About a year ago when peanut prices suddenly spiked, our habit was costing over $10/week (over $500/year for those slow at math). Cheaper than a Starbucks habit, but still alarming when you see a 20% price increase in your favorite vice.
And so I started to explore other options. No, I didn't consider curbing the habit. In the spirit of a true addict, I simply looked for a way to make my habit more affordable.
Enter Pinterest and a random link for instructions on making your own peanut butter. Ding, ding, ding!! We have a winner. Make my own?! How awesome is that?! I learned how to save a little money and make a peanut butter that is just a tad healthier than what you typically find on the shelf at the grocery store. No added oils, no added sugar, just plain old nuts.
"How?" you might ask.
Well, let me tell you. Grab a pen and take some notes.

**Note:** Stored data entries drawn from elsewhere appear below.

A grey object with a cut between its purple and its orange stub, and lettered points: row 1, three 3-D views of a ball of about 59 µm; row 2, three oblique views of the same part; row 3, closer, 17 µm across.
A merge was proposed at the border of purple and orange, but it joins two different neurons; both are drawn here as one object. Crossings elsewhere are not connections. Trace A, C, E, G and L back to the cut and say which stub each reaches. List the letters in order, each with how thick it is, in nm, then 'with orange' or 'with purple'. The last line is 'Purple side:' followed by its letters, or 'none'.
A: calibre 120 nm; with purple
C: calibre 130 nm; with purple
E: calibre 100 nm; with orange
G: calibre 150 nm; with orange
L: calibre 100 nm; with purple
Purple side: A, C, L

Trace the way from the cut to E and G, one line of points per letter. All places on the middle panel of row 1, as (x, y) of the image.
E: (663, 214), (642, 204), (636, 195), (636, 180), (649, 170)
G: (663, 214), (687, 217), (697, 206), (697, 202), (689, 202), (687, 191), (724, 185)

Step One: Put nuts in food processor
Step Two: Turn on.
Seriously. It's easy, people. Are you kicking yourself that you've never tried this before? You should be. And the results are so delicious, and completely customizable to your taste and texture preferences. Keep reading for my handy nut butter tutorial and trouble-shooting guide...
HOW TO MAKE YOUR OWN PEANUT BUTTER1. If you still have it, read the instruction manual for your food processor. It will probably include instructions on the max capacity for doing nut butter in your machine. If you are not the type to save instruction manuals and file them away for future reference, then you can just safely assume that the capacity for nut butter is going to be LESS than you would typically put in your food processor. My 8-cup model recommends 4-cups max for nut butter.

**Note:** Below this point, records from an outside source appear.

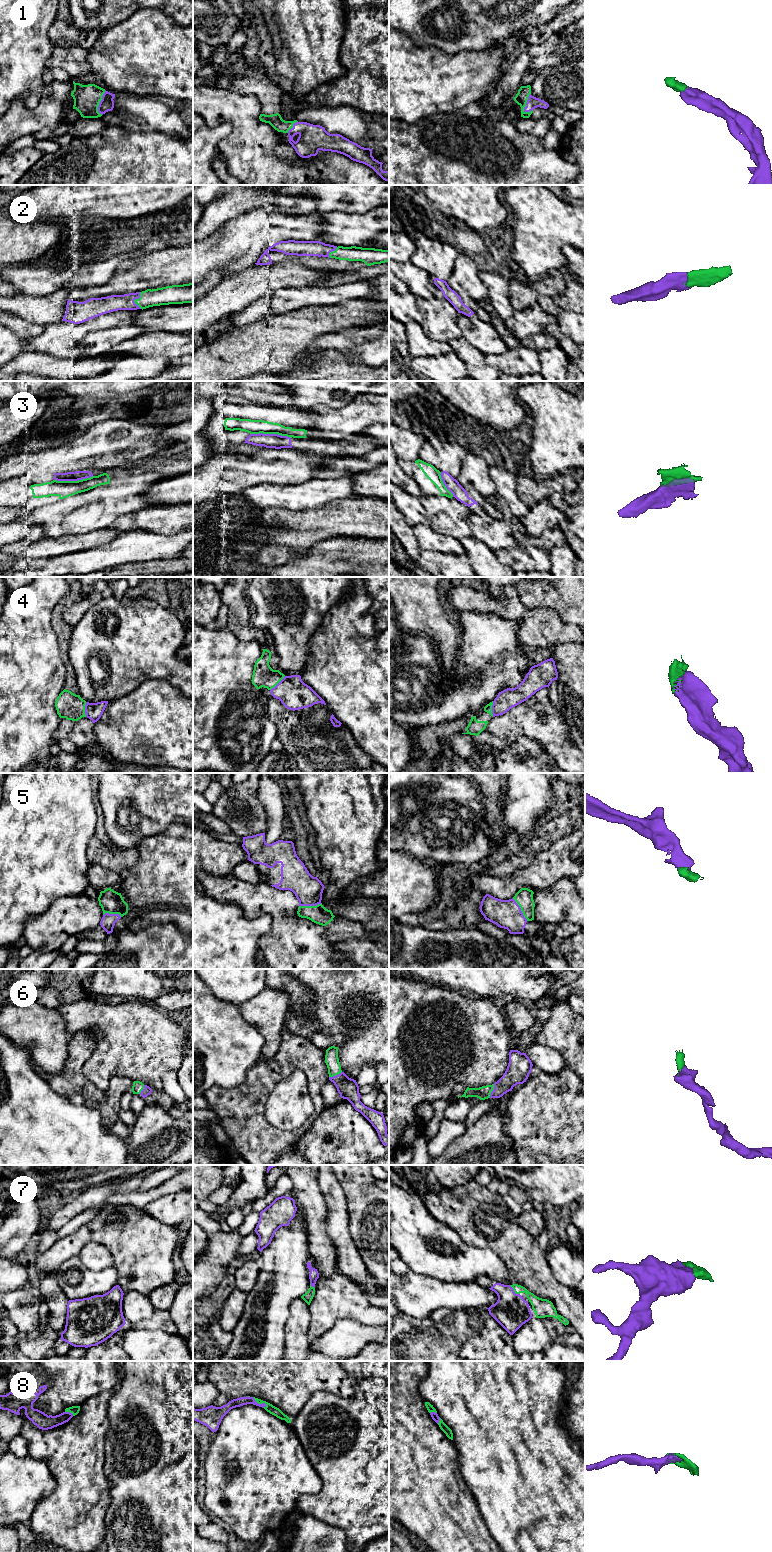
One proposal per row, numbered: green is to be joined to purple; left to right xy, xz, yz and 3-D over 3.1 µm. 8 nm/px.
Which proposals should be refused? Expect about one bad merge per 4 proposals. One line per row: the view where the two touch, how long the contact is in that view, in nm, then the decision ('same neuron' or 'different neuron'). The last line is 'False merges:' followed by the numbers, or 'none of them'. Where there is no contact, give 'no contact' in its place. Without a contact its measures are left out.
1: yz | 170 nm | same neuron
2: xy | 140 nm | same neuron
3: xz | 340 nm | different neuron
4: yz | 130 nm | same neuron
5: yz | 220 nm | same neuron
6: yz | 120 nm | same neuron
7: yz | 120 nm | same neuron
8: xz | 140 nm | same neuron
False merges: 3

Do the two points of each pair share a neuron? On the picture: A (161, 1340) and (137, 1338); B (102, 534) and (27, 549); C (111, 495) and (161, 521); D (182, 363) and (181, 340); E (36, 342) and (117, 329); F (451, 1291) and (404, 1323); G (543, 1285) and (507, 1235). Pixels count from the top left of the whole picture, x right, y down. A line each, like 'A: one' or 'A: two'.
A: one
B: one
C: two
D: two
E: one
F: two
G: one

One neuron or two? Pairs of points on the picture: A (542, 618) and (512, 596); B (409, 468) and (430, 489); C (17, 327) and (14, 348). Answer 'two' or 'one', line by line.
A: one
B: one
C: two

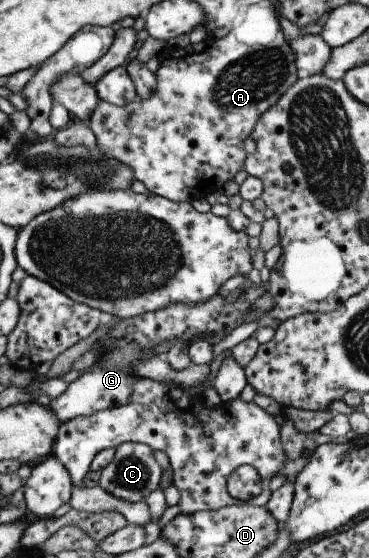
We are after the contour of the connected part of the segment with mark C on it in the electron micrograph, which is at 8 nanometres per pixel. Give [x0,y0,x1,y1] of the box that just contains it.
[97,442,162,503]

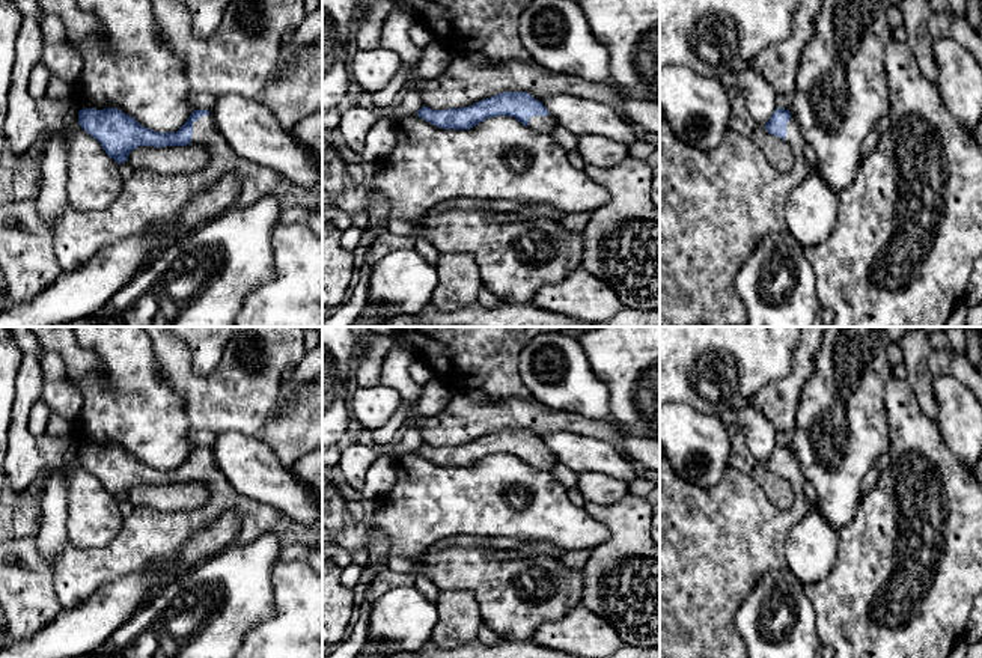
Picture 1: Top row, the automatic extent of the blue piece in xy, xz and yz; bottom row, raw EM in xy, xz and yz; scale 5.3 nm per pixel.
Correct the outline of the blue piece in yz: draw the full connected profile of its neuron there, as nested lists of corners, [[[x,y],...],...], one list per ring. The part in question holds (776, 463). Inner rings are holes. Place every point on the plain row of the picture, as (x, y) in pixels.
[[[776,446],[770,458],[765,461],[765,467],[770,471],[783,476],[791,483],[794,503],[789,509],[780,510],[767,497],[759,483],[732,467],[726,470],[724,476],[712,488],[700,488],[682,480],[673,471],[670,462],[666,458],[660,458],[660,658],[747,658],[744,640],[735,625],[738,608],[767,572],[786,568],[785,548],[788,533],[795,524],[804,519],[810,506],[810,501],[804,494],[806,479],[789,447]]]

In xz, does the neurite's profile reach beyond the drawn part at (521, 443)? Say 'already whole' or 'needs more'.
needs more

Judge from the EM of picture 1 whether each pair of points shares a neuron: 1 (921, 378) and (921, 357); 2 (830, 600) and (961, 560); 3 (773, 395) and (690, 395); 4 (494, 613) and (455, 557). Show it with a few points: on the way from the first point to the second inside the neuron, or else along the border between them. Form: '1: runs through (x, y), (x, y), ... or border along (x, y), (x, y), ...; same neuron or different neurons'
1: runs through (921, 374), (921, 362); same neuron
2: runs through (866, 625), (902, 633), (924, 615), (928, 597); same neuron
3: border along (783, 375), (768, 380), (747, 399); different neurons
4: runs through (493, 600), (493, 595), (469, 571); same neuron

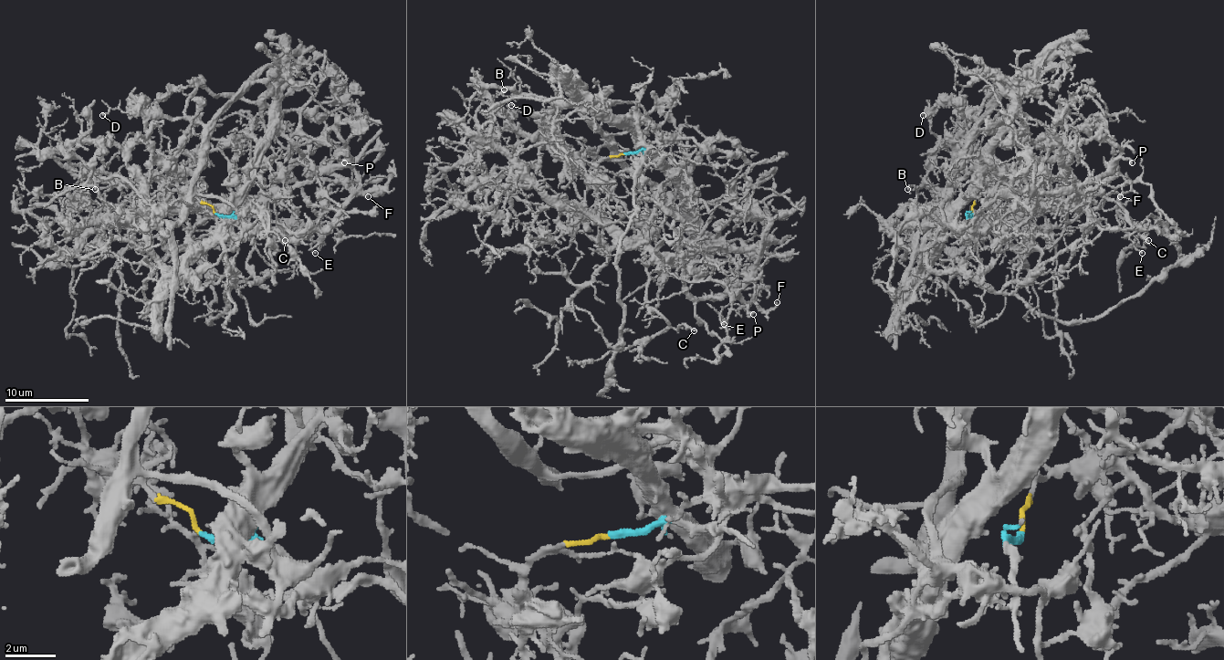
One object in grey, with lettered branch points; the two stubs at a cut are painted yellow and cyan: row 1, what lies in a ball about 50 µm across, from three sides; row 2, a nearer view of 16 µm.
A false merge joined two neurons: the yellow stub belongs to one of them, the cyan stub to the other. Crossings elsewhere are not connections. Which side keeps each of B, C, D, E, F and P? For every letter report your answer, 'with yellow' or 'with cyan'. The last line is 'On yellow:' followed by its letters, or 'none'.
B: with cyan
C: with yellow
D: with cyan
E: with yellow
F: with yellow
P: with yellow
On yellow: C, E, F, P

2. Put the peanuts in your food processor and let them go for about 5-7 minutes.
3. Store in an airtight container. We have been eating homemade nut butters for about a year and have never kept them in the fridge. We're all still alive, so I'm going to say cupboard storage is probably just fine.
What if my peanut butter is too runny?
Store it in the fridge. Or, next time don't process as long.
I like my peanut butter to be sweet. Can I add sugar?
In my experience sugar, even in small quantities, gave my peanut butter a gritty texture. I recommend a small amount (1-2 Tablespoons) of agave nectar or honey if you're a sucker for the sweet. Add this at the end once your butter looks "done." Note that even a small amount of sweetener will alter the texture of your nut butter, making it a little more firm and sticky.
What if my kids won't eat it?
Put it in a Skippy jar.
What kind of nuts do I use?
I prefer the roasted, salted nuts. If you're a true, tree-hugger-health-nut, you can use the plain nuts but the results are not nearly as tasty, IMHO.
What about almond butter? Is that just as easy?
Yes. And no. You can use the basic instructions here to make almond butter, but since almonds are much harder, they will be in the food processor for a LOT longer (15-20 minutes) before they turn to butter. Add another 3-5 minutes if you toss in sweetener at the end. Almonds also tend to bind up in the machine more than peanuts, so you will need to watch carefully and stop the machine to break up the clumps when they form.
Is almond butter better than peanut butter?
The texture and taste of almond butter is different. Your kids may not eat it. Even if you hide it in a Skippy jar. The health value of peanuts vs. almonds is up for debate. Google it and decide for yourself.
How do I get my picky eater kid to eat almond butter?
Mix almonds and peanuts together. My typical batch of nut butter is about 1 C. Almonds, 3 C. peanuts. I tried half peanuts/half almonds but the kids turned up their noses. I put in the almonds first and process them for about 3-5 minutes, then add the peanuts and process until smooth. Important Note: You must call this creation "Peanut Butter." Any deviation from that name or mention of almonds may cause your picky eater to shun your nut butter.
Does it separate on the shelf? Do I need to stir it first?
No and no. I have no idea why the "natural" peanut butter you see in the store always has that icky layer of oil on top. When you make your own peanut butter it all stays together and doesn't require any stirring.
Is this really a healthy choice?
I'm not here to debate the nutritional merits (or lack thereof) of my peanut butter habit. I'm simply here to share the nut butter love.